Anyway, the matter was mostly sorted out, which is what I told the Media Watch producer. But I’d be in touch if there were any more problems.

He offered to have their lawyers look into the matter for me. He said that they were quite used to dealing with threats of defamation suits, and that he didn’t imagine I had any lawyers on hand myself. I thanked him for the offer.

I was left with a bit of a warm fuzzy feeling, really: it’s nice to know there’s someone looking out for you.

Eat more lamb, you bastards

Wednesday, January 19th, 2005

Meat and Livestock Australia are running a new, aggressive advertising campaign, claiming that not eating lamb on Australia Day 2005 would be un-Australian.

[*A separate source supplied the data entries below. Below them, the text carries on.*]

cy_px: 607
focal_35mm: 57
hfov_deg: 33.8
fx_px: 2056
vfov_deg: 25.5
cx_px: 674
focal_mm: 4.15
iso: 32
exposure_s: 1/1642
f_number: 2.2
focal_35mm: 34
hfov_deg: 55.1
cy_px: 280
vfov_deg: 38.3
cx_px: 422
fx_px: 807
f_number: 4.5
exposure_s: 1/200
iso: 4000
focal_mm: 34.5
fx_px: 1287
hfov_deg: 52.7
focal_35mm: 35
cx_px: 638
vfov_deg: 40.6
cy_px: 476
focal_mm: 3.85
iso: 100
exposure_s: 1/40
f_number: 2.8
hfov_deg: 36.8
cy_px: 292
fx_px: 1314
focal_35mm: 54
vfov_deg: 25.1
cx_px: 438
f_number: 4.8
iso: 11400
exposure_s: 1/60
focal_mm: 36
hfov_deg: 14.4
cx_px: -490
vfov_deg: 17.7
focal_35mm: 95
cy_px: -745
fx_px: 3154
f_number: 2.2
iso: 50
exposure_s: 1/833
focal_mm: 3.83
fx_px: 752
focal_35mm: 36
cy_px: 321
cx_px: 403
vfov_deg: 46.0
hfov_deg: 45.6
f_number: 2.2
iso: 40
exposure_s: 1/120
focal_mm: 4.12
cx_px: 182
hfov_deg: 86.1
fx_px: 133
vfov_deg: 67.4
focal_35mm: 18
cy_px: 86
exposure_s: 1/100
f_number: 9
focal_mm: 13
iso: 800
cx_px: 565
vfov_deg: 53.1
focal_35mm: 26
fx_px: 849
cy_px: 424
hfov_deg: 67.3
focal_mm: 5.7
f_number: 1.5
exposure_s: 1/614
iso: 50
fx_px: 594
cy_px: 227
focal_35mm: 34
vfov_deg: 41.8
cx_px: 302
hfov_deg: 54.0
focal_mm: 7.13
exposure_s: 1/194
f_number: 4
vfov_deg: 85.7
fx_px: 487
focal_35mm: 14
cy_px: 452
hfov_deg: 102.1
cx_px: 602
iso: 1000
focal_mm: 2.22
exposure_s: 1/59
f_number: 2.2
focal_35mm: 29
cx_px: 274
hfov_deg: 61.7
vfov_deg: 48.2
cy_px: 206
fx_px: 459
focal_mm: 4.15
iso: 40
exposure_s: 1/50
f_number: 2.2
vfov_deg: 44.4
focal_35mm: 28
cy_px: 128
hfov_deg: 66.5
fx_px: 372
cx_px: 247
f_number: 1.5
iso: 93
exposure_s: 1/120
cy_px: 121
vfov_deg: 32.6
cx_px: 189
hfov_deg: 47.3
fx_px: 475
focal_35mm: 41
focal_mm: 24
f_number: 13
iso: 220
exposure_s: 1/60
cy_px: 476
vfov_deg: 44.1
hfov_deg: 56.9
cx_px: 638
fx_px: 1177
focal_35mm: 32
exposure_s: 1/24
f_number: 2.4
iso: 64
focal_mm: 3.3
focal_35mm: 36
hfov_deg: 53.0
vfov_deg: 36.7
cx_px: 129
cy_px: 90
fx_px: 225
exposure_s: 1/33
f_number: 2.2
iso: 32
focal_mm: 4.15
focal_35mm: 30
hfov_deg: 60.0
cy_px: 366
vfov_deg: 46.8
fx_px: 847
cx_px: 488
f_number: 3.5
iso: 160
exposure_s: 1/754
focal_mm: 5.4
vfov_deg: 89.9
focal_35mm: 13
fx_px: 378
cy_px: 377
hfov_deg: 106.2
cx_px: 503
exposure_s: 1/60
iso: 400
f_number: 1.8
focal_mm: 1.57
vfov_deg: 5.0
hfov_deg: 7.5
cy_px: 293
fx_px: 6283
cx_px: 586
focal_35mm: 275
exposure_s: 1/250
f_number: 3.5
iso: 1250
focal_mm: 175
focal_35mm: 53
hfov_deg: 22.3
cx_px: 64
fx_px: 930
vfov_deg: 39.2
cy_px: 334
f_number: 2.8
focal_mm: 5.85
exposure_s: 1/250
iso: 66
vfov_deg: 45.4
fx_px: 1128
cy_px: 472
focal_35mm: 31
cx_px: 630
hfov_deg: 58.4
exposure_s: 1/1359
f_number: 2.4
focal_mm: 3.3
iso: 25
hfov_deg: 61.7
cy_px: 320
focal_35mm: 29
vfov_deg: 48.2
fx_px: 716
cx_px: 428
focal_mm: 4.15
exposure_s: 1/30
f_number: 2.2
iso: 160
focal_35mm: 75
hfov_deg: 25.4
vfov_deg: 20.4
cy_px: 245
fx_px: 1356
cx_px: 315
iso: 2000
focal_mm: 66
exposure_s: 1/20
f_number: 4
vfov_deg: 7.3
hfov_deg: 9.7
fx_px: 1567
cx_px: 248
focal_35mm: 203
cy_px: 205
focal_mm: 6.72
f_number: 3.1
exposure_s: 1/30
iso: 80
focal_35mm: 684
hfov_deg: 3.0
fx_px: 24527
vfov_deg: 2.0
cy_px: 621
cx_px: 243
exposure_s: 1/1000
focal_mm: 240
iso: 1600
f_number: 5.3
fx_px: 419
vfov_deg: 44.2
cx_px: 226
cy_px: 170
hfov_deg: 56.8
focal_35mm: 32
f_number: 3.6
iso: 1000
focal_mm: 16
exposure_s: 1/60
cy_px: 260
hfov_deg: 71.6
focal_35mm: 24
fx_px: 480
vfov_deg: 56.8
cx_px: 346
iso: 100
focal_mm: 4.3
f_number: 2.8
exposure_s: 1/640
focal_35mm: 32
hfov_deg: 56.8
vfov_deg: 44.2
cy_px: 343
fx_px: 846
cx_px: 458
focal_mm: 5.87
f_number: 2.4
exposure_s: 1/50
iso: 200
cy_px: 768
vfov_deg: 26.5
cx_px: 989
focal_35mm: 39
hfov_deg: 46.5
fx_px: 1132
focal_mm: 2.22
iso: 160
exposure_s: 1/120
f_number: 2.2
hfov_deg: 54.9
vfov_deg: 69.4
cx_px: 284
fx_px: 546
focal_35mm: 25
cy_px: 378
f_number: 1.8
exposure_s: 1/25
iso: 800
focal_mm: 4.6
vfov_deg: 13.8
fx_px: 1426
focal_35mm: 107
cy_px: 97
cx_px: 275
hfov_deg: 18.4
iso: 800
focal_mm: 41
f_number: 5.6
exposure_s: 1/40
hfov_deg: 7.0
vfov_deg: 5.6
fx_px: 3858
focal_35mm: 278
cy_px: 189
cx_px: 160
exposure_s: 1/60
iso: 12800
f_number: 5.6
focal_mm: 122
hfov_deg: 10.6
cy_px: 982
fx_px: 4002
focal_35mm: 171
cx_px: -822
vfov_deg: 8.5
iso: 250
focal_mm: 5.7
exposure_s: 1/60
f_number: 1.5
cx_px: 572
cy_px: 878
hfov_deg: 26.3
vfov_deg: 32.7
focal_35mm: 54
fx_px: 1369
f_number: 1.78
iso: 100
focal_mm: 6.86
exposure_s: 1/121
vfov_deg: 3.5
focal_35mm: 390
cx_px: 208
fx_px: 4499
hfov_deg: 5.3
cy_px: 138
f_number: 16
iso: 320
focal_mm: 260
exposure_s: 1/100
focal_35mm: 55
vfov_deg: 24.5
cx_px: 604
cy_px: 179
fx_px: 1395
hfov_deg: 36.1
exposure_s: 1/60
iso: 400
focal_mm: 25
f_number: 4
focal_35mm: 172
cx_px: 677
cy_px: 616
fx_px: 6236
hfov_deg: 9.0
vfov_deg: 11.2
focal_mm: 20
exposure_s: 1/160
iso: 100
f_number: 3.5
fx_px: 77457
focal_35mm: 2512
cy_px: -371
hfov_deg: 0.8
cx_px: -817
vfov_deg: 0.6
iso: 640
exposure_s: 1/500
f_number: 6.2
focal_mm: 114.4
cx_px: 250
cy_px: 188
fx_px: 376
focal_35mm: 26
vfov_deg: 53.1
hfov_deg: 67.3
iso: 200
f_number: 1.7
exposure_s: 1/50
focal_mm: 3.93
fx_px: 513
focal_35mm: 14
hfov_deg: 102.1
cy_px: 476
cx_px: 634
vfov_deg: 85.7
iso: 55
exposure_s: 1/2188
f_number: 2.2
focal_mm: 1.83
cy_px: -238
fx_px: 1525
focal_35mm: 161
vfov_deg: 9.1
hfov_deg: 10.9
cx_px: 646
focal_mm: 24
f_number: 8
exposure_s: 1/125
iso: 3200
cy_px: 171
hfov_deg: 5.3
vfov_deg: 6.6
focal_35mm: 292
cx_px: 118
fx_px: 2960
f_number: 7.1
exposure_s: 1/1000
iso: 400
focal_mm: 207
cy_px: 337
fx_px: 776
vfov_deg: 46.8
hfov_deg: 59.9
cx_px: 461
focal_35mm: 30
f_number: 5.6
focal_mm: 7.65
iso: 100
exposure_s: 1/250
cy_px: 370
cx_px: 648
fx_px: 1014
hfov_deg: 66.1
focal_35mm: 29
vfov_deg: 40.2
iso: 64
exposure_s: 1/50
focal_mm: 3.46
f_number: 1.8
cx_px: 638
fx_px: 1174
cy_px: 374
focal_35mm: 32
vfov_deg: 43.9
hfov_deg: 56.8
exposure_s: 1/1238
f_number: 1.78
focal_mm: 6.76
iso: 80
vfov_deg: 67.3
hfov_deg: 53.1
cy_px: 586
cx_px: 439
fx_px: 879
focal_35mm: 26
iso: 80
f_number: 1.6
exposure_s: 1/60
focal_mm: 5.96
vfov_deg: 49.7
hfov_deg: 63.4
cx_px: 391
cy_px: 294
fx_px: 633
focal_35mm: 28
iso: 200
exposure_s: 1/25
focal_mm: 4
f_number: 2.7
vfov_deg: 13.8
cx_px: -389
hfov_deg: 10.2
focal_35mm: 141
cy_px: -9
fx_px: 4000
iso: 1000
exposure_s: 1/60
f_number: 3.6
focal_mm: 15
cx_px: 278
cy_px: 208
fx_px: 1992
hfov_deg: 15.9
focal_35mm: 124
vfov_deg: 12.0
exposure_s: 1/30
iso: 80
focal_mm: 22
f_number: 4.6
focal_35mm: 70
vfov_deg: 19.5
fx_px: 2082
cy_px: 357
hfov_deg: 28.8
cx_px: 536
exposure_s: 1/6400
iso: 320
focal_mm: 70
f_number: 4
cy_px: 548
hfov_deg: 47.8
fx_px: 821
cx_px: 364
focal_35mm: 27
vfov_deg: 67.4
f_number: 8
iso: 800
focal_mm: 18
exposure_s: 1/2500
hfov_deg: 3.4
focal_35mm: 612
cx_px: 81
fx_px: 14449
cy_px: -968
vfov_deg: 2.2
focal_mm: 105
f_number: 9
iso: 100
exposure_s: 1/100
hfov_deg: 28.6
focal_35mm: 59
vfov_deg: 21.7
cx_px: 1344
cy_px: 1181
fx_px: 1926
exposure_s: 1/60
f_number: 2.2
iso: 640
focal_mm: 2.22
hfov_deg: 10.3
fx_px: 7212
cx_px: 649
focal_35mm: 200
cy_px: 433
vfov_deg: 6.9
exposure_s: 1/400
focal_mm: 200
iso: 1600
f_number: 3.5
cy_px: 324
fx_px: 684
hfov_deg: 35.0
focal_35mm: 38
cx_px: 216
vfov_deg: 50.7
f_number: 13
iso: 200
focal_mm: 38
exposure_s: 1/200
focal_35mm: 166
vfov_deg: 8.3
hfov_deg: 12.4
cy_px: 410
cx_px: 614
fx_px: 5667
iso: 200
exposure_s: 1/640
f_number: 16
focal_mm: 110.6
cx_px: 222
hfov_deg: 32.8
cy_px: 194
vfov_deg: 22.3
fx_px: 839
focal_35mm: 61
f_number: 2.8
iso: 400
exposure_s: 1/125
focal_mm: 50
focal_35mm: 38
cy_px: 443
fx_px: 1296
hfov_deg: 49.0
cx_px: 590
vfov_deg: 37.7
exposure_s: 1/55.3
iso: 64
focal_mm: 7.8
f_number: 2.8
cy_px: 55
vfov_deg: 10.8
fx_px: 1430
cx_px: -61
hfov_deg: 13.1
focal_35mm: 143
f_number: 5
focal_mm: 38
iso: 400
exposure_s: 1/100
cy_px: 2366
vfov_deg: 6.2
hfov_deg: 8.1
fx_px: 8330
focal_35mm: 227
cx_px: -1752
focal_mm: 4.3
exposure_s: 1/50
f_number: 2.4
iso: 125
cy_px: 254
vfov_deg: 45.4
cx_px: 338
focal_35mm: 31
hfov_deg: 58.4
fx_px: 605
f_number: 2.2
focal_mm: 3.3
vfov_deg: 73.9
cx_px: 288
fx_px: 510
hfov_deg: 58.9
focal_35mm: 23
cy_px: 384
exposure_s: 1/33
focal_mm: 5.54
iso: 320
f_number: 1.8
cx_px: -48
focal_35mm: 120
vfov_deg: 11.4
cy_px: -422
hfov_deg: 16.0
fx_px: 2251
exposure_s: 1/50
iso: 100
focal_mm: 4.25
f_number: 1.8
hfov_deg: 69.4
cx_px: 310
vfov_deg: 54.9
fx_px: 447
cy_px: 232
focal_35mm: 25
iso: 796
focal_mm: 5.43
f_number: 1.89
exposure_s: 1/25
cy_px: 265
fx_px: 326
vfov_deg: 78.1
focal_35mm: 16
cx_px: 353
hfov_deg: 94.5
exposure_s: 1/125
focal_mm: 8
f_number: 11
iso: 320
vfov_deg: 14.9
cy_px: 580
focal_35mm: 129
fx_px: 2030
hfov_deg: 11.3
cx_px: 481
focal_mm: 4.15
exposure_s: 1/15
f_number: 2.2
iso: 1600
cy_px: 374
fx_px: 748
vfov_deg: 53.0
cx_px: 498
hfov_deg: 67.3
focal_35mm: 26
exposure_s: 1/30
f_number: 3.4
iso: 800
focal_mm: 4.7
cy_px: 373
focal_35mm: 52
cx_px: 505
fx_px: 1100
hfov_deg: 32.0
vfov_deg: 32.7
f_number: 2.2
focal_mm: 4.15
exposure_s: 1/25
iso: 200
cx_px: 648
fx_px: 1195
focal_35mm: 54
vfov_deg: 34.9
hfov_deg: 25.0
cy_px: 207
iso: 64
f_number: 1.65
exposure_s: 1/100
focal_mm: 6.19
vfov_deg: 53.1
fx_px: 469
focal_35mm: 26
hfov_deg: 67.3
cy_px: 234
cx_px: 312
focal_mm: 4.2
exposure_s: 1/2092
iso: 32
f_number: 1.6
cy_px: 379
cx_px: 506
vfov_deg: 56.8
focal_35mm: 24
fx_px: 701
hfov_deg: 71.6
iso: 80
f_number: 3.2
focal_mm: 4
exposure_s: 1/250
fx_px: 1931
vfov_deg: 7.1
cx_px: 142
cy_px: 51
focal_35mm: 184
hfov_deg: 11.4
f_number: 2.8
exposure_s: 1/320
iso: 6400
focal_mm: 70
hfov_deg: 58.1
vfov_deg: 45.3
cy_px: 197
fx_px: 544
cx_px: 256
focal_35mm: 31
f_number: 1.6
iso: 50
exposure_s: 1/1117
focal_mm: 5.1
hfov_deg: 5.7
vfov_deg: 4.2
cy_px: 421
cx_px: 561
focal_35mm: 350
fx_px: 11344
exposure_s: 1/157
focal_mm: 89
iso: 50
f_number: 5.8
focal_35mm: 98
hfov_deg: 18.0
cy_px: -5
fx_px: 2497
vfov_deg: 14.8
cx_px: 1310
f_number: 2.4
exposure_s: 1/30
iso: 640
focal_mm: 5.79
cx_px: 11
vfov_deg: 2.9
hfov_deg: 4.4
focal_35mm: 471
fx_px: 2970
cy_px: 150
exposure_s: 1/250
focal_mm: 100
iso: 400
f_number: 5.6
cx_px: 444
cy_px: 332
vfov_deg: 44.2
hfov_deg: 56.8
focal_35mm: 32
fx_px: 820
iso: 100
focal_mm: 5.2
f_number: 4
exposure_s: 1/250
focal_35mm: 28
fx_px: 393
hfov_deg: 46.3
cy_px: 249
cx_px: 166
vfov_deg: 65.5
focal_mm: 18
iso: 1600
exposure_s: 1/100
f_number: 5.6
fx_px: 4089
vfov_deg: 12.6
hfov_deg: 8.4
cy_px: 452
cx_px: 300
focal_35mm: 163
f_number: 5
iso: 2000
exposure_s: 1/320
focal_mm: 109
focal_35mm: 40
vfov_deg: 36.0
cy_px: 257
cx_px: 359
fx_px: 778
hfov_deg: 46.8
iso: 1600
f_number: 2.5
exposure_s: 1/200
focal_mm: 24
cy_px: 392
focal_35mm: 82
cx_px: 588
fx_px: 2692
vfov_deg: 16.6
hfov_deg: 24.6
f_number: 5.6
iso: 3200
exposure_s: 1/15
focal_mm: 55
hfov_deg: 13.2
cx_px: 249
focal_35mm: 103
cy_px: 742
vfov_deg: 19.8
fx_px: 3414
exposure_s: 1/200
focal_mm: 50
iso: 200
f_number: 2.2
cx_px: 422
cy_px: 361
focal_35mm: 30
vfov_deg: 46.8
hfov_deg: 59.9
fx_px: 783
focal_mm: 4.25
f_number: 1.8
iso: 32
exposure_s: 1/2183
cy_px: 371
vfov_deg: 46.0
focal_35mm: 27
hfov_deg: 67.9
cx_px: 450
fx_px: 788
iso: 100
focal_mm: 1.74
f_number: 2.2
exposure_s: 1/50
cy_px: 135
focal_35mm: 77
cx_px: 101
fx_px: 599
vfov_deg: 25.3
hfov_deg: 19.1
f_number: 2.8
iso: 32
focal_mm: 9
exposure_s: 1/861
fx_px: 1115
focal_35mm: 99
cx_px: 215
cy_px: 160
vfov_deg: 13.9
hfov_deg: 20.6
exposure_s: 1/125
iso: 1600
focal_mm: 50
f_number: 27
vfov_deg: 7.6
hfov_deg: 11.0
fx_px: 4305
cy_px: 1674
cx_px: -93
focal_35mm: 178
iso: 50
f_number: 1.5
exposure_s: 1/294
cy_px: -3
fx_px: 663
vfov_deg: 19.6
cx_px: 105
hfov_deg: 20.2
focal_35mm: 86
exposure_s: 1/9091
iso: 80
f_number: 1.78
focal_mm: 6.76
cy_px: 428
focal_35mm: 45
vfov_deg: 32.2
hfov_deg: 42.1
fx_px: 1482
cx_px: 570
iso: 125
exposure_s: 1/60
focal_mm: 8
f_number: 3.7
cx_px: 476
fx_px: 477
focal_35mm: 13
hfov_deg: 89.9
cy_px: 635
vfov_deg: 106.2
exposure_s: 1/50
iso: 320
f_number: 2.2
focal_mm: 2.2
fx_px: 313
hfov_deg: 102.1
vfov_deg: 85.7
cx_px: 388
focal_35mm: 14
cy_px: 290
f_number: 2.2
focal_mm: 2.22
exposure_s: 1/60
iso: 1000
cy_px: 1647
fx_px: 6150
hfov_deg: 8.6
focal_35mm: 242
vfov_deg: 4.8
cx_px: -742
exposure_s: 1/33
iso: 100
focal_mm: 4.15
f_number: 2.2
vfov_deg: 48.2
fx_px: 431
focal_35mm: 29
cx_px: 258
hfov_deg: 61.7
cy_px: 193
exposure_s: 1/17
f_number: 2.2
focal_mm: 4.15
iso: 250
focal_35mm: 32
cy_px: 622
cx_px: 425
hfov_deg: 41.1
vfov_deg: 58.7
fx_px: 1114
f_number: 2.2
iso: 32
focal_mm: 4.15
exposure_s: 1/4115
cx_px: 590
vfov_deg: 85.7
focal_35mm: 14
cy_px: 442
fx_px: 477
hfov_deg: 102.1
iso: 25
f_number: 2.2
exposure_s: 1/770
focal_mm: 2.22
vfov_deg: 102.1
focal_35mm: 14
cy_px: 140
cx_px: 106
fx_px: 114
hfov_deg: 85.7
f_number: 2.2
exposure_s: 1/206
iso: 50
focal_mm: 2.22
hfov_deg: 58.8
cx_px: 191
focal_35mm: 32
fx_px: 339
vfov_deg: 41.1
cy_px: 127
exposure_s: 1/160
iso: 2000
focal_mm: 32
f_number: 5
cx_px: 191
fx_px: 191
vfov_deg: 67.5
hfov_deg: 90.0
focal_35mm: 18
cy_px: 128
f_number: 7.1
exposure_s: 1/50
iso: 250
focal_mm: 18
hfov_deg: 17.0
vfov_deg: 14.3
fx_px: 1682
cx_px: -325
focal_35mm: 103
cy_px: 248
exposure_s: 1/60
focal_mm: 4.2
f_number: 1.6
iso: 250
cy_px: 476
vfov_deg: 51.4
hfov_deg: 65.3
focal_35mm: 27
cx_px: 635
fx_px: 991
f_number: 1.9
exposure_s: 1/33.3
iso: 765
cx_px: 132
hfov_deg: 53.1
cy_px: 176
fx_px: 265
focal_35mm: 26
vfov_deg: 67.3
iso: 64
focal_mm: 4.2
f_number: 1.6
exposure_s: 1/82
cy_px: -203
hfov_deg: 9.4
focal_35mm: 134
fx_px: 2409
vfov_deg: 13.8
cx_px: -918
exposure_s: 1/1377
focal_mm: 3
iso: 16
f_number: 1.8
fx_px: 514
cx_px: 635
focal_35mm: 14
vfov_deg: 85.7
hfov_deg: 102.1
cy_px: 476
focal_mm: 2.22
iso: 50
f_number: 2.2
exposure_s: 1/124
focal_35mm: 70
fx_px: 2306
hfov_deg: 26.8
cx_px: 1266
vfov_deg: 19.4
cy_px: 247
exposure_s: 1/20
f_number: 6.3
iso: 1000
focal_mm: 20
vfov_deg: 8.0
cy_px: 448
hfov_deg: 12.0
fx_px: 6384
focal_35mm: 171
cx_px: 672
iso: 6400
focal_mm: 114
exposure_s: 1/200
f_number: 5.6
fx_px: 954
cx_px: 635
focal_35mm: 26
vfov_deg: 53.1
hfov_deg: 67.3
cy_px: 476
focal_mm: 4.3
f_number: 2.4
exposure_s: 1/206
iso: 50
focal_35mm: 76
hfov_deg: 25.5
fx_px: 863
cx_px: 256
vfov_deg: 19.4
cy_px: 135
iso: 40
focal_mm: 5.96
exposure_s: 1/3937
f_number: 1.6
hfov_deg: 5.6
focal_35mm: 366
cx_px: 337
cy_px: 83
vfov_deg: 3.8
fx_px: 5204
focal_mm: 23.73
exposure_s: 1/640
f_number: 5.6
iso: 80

You can see the ads here and you can get posters here (notice that the posters target burger and pizza shops, not kebab joints…).

I’m not sure if they’re in good taste, but BMF, the ad company handling the lamb account, have been doing some good stuff, my favourite being the ads I first saw on the wall of a butcher at the Preston Market, which said: ‘Friends don’t let friends become vegetarians’.

They’re certainly better than the weird Australian Pork ads you see around, featuring a bosomy blonde called Suzie wearing a bright pink lycra top and with tag-lines like: ‘Go on, you’d love a bit of pork’, seemingly pitched directly at the cannibal crowd.

Myself, I’d be barbecuing a few mid-loin chops on January 26, but I’m being dragged off to the countryside. Maybe I’ll pick up a kabob on the way back.

Tram reboot

Tuesday, January 18th, 2005

I had a physiotherapy appointment this afternoon. To get there I caught a tram down Smith Street.

A couple of young men got on the tram, tourists from the country or from an outer suburb where the trams don’t run: the experience seemed a novelty to them. Melbourne has the largest tram system in the English-speaking world (I read that somewhere), and probably the southern hemisphere as well, meaning very little. Everybody loves the trams. But the ticket system is appalling.

Both men validated their tickets by sticking them in one of the several little green ticket boxes that run the length of the tram. One of the men’s tickets didn’t come back out.

One of the other passengers was clearly a public transport worker of some kind: he had the little Yarra Trams logo on his work-shirt and he was listening to a walkie-talkie.

The guy said to him: ‘The box ate my ticket.’

The tram guy got up and looked at the box, then he started waving his arse at it. I couldn’t see quite what he was doing, but it looked like he was trying to use a key or something attached to the back of belt to open the box.

The tram, meanwhile, continued along its route. When the tram stopped at a red light I watched the tram guy walk to the front of the tram and say something to the driver. Then the lights went out and the air conditioning stopped humming. Then everything started up again. Then the ticket popped up out of the box.

The passengers who had been paying attention started laughing. The driver had restarted the entire tram to get the ticket to come out.